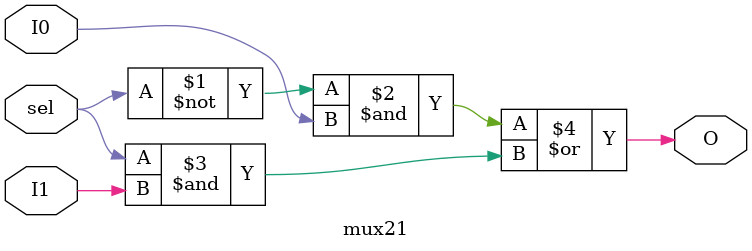
<source format=v>
module mux21(sel, I1, I0, O);

input sel, I1, I0;
output O;

assign O = (~sel & I0 | sel & I1);

endmodule

</source>
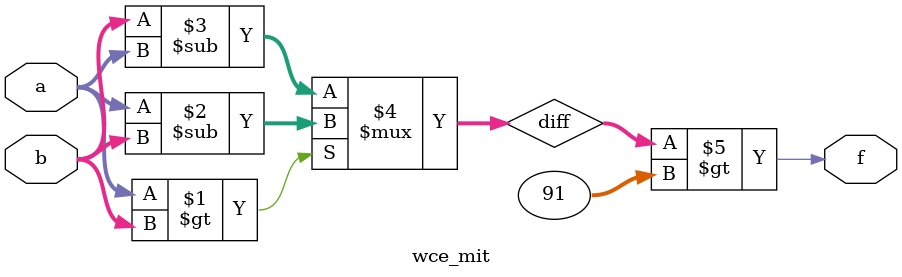
<source format=v>
module wce_mit(a, b, f);
parameter _bit = 9;
parameter wce = 91;
input [_bit - 1: 0] a;
input [_bit - 1: 0] b;
output f;
wire [_bit - 1: 0] diff;
assign diff = (a > b)? (a - b): (b - a);
assign f = (diff > wce);
endmodule

</source>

━━━━━━━━━━

*TASK STATEMENT:* The line with "input [_bit - 1: 0] b;", plus every line after it through the end of the listing, needs to be repeated exactly; nothing else belongs in the reply.

*OUTPUT:*
input [_bit - 1: 0] b;
output f;
wire [_bit - 1: 0] diff;
assign diff = (a > b)? (a - b): (b - a);
assign f = (diff > wce);
endmodule

</source>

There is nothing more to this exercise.